═════ Extracted data ═════

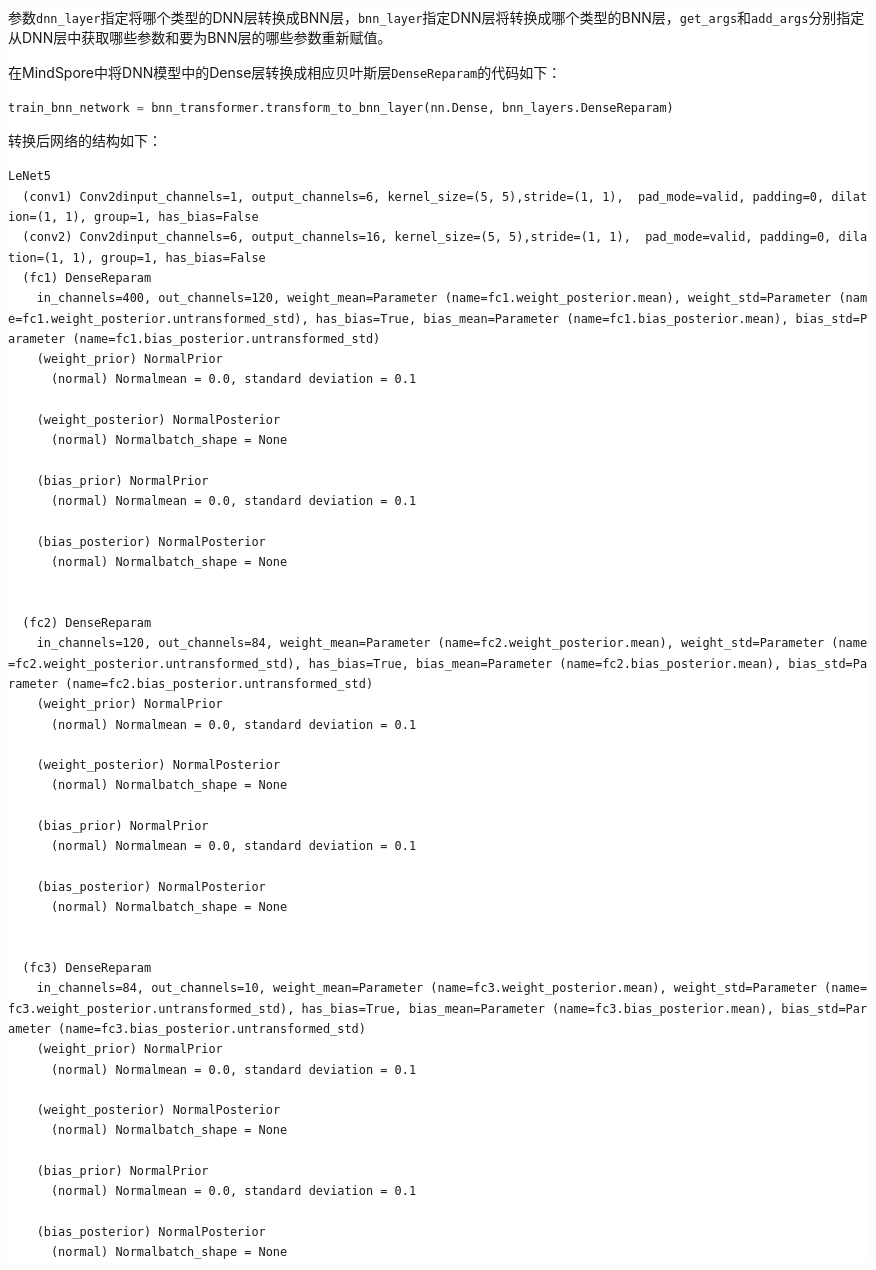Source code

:参数`dnn_layer`指定将哪个类型的DNN层转换成BNN层，`bnn_layer`指定DNN层将转换成哪个类型的BNN层，`get_args`和`add_args`分别指定从DNN层中获取哪些参数和要为BNN层的哪些参数重新赋值。

在MindSpore中将DNN模型中的Dense层转换成相应贝叶斯层`DenseReparam`的代码如下：

```python
train_bnn_network = bnn_transformer.transform_to_bnn_layer(nn.Dense, bnn_layers.DenseReparam)
```

转换后网络的结构如下：

```text
LeNet5
  (conv1) Conv2dinput_channels=1, output_channels=6, kernel_size=(5, 5),stride=(1, 1),  pad_mode=valid, padding=0, dilation=(1, 1), group=1, has_bias=False
  (conv2) Conv2dinput_channels=6, output_channels=16, kernel_size=(5, 5),stride=(1, 1),  pad_mode=valid, padding=0, dilation=(1, 1), group=1, has_bias=False
  (fc1) DenseReparam
    in_channels=400, out_channels=120, weight_mean=Parameter (name=fc1.weight_posterior.mean), weight_std=Parameter (name=fc1.weight_posterior.untransformed_std), has_bias=True, bias_mean=Parameter (name=fc1.bias_posterior.mean), bias_std=Parameter (name=fc1.bias_posterior.untransformed_std)
    (weight_prior) NormalPrior
      (normal) Normalmean = 0.0, standard deviation = 0.1

    (weight_posterior) NormalPosterior
      (normal) Normalbatch_shape = None

    (bias_prior) NormalPrior
      (normal) Normalmean = 0.0, standard deviation = 0.1

    (bias_posterior) NormalPosterior
      (normal) Normalbatch_shape = None


  (fc2) DenseReparam
    in_channels=120, out_channels=84, weight_mean=Parameter (name=fc2.weight_posterior.mean), weight_std=Parameter (name=fc2.weight_posterior.untransformed_std), has_bias=True, bias_mean=Parameter (name=fc2.bias_posterior.mean), bias_std=Parameter (name=fc2.bias_posterior.untransformed_std)
    (weight_prior) NormalPrior
      (normal) Normalmean = 0.0, standard deviation = 0.1

    (weight_posterior) NormalPosterior
      (normal) Normalbatch_shape = None

    (bias_prior) NormalPrior
      (normal) Normalmean = 0.0, standard deviation = 0.1

    (bias_posterior) NormalPosterior
      (normal) Normalbatch_shape = None


  (fc3) DenseReparam
    in_channels=84, out_channels=10, weight_mean=Parameter (name=fc3.weight_posterior.mean), weight_std=Parameter (name=fc3.weight_posterior.untransformed_std), has_bias=True, bias_mean=Parameter (name=fc3.bias_posterior.mean), bias_std=Parameter (name=fc3.bias_posterior.untransformed_std)
    (weight_prior) NormalPrior
      (normal) Normalmean = 0.0, standard deviation = 0.1

    (weight_posterior) NormalPosterior
      (normal) Normalbatch_shape = None

    (bias_prior) NormalPrior
      (normal) Normalmean = 0.0, standard deviation = 0.1

    (bias_posterior) NormalPosterior
      (normal) Normalbatch_shape = None
```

═════

Directions for this task: Transcribe all the material exactly; skip every image.

Exercise output:
Source code

:参数`dnn_layer`指定将哪个类型的DNN层转换成BNN层，`bnn_layer`指定DNN层将转换成哪个类型的BNN层，`get_args`和`add_args`分别指定从DNN层中获取哪些参数和要为BNN层的哪些参数重新赋值。

在MindSpore中将DNN模型中的Dense层转换成相应贝叶斯层`DenseReparam`的代码如下：

```python
train_bnn_network = bnn_transformer.transform_to_bnn_layer(nn.Dense, bnn_layers.DenseReparam)
```

转换后网络的结构如下：

```text
LeNet5
  (conv1) Conv2dinput_channels=1, output_channels=6, kernel_size=(5, 5),stride=(1, 1),  pad_mode=valid, padding=0, dilation=(1, 1), group=1, has_bias=False
  (conv2) Conv2dinput_channels=6, output_channels=16, kernel_size=(5, 5),stride=(1, 1),  pad_mode=valid, padding=0, dilation=(1, 1), group=1, has_bias=False
  (fc1) DenseReparam
    in_channels=400, out_channels=120, weight_mean=Parameter (name=fc1.weight_posterior.mean), weight_std=Parameter (name=fc1.weight_posterior.untransformed_std), has_bias=True, bias_mean=Parameter (name=fc1.bias_posterior.mean), bias_std=Parameter (name=fc1.bias_posterior.untransformed_std)
    (weight_prior) NormalPrior
      (normal) Normalmean = 0.0, standard deviation = 0.1

    (weight_posterior) NormalPosterior
      (normal) Normalbatch_shape = None

    (bias_prior) NormalPrior
      (normal) Normalmean = 0.0, standard deviation = 0.1

    (bias_posterior) NormalPosterior
      (normal) Normalbatch_shape = None


  (fc2) DenseReparam
    in_channels=120, out_channels=84, weight_mean=Parameter (name=fc2.weight_posterior.mean), weight_std=Parameter (name=fc2.weight_posterior.untransformed_std), has_bias=True, bias_mean=Parameter (name=fc2.bias_posterior.mean), bias_std=Parameter (name=fc2.bias_posterior.untransformed_std)
    (weight_prior) NormalPrior
      (normal) Normalmean = 0.0, standard deviation = 0.1

    (weight_posterior) NormalPosterior
      (normal) Normalbatch_shape = None

    (bias_prior) NormalPrior
      (normal) Normalmean = 0.0, standard deviation = 0.1

    (bias_posterior) NormalPosterior
      (normal) Normalbatch_shape = None


  (fc3) DenseReparam
    in_channels=84, out_channels=10, weight_mean=Parameter (name=fc3.weight_posterior.mean), weight_std=Parameter (name=fc3.weight_posterior.untransformed_std), has_bias=True, bias_mean=Parameter (name=fc3.bias_posterior.mean), bias_std=Parameter (name=fc3.bias_posterior.untransformed_std)
    (weight_prior) NormalPrior
      (normal) Normalmean = 0.0, standard deviation = 0.1

    (weight_posterior) NormalPosterior
      (normal) Normalbatch_shape = None

    (bias_prior) NormalPrior
      (normal) Normalmean = 0.0, standard deviation = 0.1

    (bias_posterior) NormalPosterior
      (normal) Normalbatch_shape = None
```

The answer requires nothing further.